Wednesday, February 28, 2007

BBC NEWS | Business | Is Sainsbury's set to be taken over?

I love grocery stores and we just covered leasing in my Problems in Finance Class, so I couldn't pass this one up:

BBC NEWS | Business | Is Sainsbury's set to be taken over?:
"While it has not revealed any details of its proposed plans, retail analysts agree that the consortium has its eyes on the property value of the Sainsbury's stores, which are often located in city centres where commercial property is expensive.

'They would sell off a huge chuck of the Sainsbury's stores, and then lease them back,' says David Stoddard of Teather and Greenwood.

'This could release a huge amount of cash.'"

Of course this assumes that the private equity group has better access to capital (someone has to provide the cash).
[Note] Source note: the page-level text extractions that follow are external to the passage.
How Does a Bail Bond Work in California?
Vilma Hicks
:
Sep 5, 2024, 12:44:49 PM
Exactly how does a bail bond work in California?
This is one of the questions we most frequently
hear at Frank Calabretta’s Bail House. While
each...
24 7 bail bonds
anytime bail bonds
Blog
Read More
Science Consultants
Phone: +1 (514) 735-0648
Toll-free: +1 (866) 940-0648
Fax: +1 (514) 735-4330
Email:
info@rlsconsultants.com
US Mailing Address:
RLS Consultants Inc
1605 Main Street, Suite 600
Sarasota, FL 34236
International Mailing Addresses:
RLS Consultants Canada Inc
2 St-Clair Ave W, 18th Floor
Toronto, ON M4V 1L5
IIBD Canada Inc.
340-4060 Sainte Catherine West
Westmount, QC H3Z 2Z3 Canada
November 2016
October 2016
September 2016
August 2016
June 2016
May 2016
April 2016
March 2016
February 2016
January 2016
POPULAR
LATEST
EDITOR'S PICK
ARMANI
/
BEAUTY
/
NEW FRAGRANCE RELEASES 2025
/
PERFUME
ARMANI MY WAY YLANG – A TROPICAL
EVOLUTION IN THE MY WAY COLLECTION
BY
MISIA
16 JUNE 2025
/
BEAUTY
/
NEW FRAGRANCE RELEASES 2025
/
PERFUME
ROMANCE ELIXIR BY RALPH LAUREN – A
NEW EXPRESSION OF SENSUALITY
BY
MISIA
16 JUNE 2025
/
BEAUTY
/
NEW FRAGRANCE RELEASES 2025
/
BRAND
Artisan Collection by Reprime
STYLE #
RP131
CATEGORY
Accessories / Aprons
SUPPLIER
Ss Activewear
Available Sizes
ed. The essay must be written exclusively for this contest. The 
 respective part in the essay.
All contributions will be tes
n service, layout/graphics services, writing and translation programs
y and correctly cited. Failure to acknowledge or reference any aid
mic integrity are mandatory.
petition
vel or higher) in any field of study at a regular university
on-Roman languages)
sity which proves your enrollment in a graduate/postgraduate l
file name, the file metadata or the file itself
This was touched on later in the article:
"However, the other major factor that most analysts say would enable the Sainsbury's board to successfully see off any bid, is the private equity group's expected plans for major store sales and lease backs.

"The Sainsbury's management are in a very strong position,"...."They can, for example, simply say to the shareholders that they will sell off the stores themselves, that they can do this on their own without a private equity group having to take its slice.""

mmm...wouldn't this make a nice essay? "Give economically justified reasons why a lease would/would not make sense in the Sainsbury case."